*Your task:*
Where does the string "using" appear in the records? Copy every line that contains it.

*Records shown:*

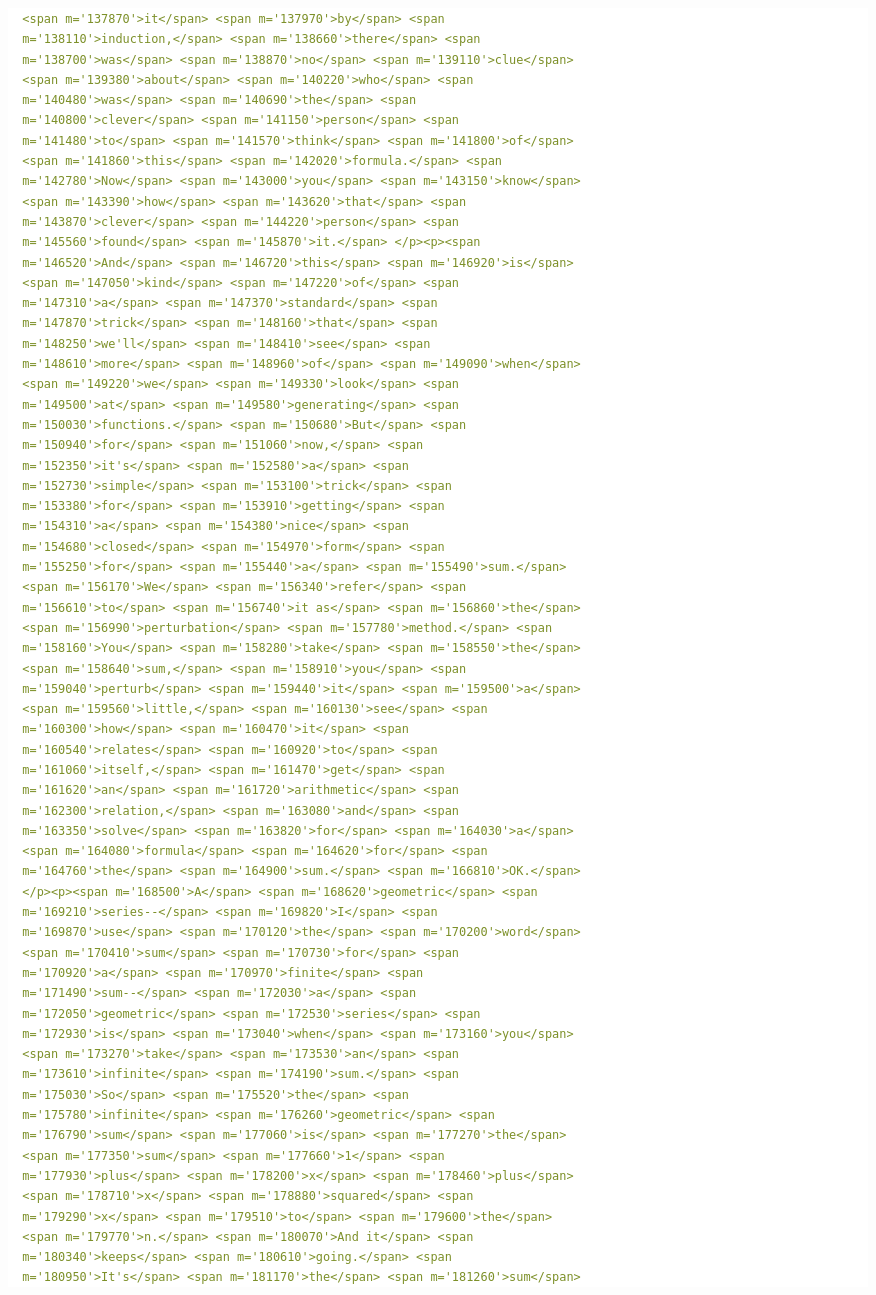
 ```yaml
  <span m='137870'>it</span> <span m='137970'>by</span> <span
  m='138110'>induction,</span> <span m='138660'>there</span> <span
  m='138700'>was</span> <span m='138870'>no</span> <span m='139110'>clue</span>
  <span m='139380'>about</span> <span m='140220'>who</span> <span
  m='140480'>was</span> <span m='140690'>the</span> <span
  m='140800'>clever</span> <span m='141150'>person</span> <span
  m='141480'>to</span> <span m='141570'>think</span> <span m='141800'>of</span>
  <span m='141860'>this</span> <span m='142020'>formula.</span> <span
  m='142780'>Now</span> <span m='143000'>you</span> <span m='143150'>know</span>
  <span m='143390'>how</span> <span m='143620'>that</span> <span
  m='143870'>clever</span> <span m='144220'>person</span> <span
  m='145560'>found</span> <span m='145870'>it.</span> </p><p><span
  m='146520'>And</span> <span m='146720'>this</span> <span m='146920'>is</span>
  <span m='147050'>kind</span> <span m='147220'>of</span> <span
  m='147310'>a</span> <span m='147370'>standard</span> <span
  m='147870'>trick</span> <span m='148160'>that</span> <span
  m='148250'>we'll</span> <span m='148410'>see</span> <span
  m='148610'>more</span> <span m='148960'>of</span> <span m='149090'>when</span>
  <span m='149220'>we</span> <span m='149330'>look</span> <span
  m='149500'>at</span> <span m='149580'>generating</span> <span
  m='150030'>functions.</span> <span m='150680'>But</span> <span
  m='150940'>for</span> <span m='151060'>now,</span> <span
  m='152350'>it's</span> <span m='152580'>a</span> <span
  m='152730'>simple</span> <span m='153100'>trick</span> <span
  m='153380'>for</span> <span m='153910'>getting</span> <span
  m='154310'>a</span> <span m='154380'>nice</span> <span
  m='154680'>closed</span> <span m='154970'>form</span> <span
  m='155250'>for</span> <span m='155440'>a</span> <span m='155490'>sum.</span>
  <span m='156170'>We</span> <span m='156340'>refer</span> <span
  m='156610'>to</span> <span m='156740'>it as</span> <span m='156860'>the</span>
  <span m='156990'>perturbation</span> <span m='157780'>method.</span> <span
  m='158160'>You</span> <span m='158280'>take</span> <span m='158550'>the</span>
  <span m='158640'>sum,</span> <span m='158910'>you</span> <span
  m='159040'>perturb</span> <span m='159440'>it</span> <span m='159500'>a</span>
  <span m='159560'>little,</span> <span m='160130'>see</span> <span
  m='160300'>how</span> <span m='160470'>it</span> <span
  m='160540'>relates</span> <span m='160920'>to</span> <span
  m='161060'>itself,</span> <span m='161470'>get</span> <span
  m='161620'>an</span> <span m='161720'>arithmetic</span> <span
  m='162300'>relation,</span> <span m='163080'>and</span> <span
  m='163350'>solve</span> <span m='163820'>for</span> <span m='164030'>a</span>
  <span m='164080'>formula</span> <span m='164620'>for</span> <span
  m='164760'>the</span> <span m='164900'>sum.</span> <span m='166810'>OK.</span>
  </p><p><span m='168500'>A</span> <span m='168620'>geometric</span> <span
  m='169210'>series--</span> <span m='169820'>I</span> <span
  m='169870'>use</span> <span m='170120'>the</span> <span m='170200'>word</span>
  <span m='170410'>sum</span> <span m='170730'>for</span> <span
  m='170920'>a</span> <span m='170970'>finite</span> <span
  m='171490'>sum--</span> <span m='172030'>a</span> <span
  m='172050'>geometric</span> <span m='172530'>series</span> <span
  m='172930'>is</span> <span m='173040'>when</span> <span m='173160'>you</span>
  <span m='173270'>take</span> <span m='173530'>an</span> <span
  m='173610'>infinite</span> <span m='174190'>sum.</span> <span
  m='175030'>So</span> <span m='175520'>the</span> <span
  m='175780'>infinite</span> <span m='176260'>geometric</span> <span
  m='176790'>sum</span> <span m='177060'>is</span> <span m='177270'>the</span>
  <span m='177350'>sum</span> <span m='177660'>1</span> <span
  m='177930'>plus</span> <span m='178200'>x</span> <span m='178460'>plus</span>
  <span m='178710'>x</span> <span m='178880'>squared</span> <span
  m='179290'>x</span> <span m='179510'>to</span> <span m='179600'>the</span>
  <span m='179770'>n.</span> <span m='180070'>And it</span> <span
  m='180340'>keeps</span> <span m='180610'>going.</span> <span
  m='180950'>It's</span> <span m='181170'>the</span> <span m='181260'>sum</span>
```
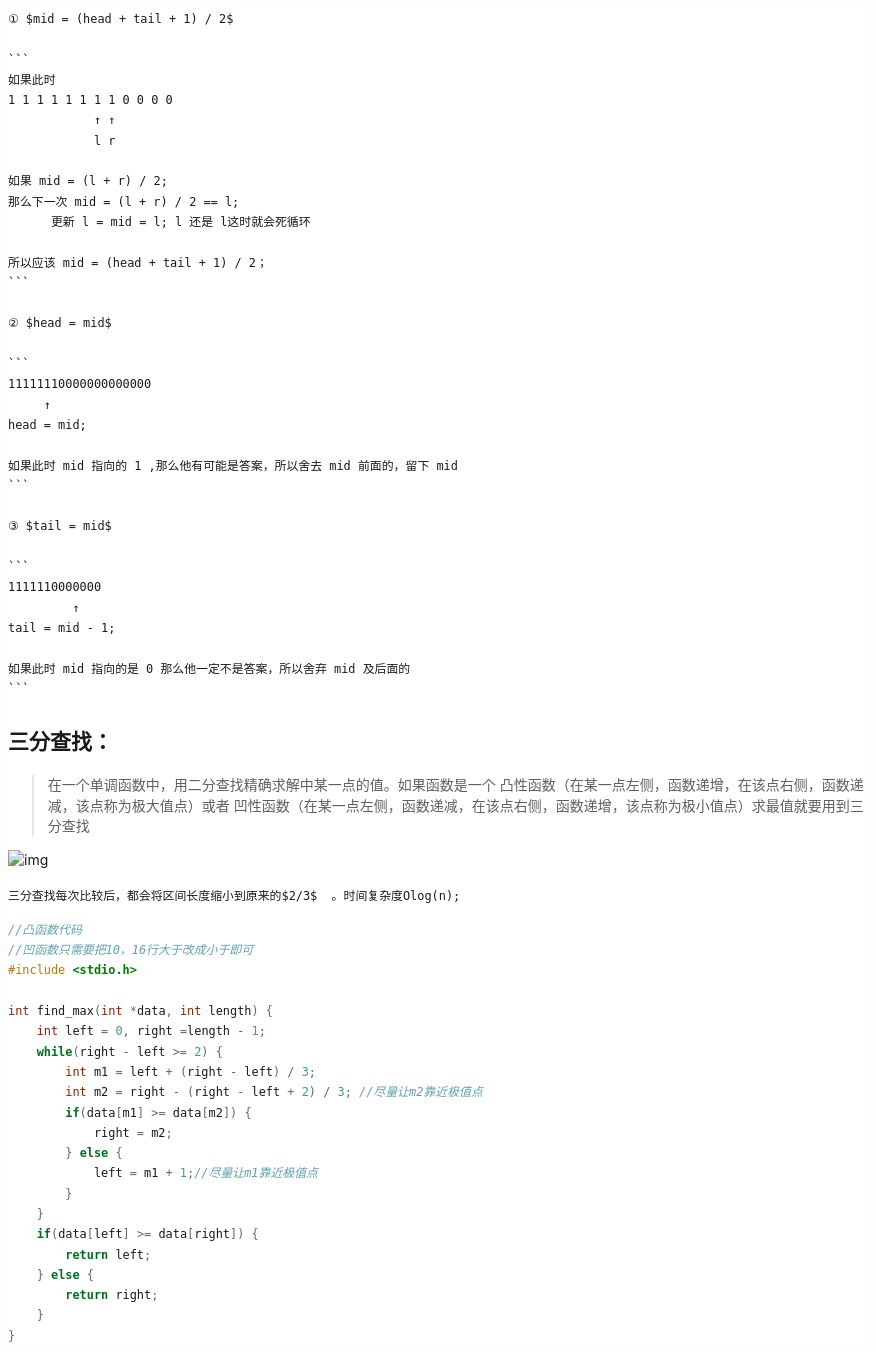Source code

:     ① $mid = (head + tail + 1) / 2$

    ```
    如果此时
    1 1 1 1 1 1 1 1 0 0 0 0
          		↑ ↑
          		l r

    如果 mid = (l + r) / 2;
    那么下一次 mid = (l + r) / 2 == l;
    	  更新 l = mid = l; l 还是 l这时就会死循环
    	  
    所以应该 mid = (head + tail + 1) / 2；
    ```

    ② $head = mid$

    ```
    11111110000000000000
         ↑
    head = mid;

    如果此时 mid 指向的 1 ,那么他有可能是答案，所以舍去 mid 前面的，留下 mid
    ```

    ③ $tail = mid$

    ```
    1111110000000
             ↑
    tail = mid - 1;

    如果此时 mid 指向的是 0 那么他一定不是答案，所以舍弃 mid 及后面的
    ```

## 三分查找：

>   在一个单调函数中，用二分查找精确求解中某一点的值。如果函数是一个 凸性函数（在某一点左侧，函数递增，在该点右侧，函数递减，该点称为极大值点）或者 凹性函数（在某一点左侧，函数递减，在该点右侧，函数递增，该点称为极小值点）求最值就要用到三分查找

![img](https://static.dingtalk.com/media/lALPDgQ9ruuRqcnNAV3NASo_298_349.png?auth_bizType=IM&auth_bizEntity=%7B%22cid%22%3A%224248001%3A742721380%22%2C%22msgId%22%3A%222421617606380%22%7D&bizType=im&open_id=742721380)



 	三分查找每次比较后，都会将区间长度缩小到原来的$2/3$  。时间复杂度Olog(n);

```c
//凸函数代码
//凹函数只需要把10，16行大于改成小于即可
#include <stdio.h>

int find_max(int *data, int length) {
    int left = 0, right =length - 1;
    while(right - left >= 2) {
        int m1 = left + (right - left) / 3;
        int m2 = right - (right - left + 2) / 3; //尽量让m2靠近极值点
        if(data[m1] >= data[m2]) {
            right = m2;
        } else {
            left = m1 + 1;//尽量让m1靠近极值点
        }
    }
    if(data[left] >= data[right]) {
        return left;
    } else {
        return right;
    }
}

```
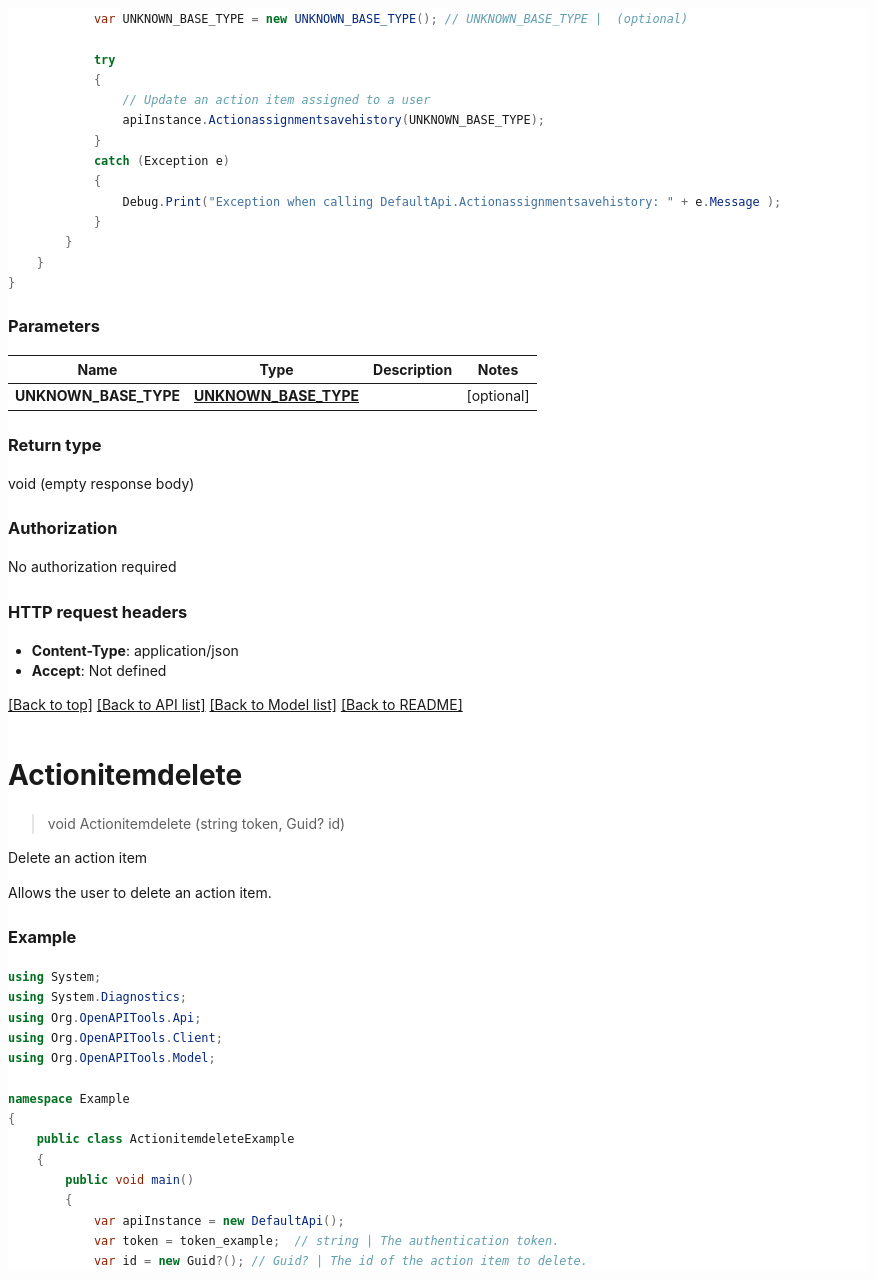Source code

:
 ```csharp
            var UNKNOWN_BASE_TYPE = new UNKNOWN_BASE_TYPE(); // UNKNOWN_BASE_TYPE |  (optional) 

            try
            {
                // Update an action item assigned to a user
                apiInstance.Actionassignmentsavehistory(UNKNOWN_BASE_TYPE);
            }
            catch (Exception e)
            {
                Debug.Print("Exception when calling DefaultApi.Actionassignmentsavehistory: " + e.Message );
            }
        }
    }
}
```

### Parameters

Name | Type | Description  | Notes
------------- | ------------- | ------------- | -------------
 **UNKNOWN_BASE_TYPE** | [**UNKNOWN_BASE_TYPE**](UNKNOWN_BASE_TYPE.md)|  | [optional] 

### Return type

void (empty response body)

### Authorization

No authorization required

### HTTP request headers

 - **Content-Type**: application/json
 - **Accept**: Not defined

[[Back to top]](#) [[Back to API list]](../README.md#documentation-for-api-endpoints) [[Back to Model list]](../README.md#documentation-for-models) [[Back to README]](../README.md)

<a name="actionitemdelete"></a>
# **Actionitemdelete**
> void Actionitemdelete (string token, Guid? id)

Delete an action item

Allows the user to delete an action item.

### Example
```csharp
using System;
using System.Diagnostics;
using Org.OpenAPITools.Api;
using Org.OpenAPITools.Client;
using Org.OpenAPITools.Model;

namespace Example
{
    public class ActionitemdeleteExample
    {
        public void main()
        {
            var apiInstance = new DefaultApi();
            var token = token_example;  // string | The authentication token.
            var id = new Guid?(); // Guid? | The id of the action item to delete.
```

*Answer section:*
using System;
using System.Diagnostics;
using Org.OpenAPITools.Api;
using Org.OpenAPITools.Client;
using Org.OpenAPITools.Model;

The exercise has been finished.